Which lines in the records below contain the string "family"? List every one of them in full.

RECORD EXTRACTS.

- - -

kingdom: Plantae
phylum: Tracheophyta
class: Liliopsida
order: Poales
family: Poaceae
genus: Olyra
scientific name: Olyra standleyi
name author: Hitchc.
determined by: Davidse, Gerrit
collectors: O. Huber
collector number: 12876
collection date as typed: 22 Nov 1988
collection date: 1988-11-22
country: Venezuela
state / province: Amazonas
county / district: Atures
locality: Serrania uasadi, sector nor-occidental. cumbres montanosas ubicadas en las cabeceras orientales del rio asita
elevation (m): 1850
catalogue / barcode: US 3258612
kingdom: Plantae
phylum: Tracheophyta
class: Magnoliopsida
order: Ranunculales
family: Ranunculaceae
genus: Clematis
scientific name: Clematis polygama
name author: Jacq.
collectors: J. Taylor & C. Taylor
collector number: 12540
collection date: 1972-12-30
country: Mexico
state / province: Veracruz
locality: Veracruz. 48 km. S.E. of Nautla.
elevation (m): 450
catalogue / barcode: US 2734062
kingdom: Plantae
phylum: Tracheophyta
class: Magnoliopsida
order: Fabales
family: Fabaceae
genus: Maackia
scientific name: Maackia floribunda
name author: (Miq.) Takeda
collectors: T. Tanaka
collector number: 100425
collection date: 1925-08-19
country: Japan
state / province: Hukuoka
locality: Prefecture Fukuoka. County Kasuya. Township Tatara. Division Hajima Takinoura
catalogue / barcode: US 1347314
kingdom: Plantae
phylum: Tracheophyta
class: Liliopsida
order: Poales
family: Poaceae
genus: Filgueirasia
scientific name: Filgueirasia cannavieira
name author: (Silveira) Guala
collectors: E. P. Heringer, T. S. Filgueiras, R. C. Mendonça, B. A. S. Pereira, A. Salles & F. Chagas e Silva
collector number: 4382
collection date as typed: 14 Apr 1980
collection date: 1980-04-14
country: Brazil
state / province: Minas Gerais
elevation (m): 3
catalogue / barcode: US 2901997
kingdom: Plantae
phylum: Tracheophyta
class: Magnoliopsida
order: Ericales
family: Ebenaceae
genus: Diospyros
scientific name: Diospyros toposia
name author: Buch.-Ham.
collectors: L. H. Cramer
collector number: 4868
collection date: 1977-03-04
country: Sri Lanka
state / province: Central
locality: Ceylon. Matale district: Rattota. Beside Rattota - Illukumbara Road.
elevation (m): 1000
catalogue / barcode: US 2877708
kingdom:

- - -

FULL SOLUTION.
family: Poaceae
family: Ranunculaceae
family: Fabaceae
family: Poaceae
family: Ebenaceae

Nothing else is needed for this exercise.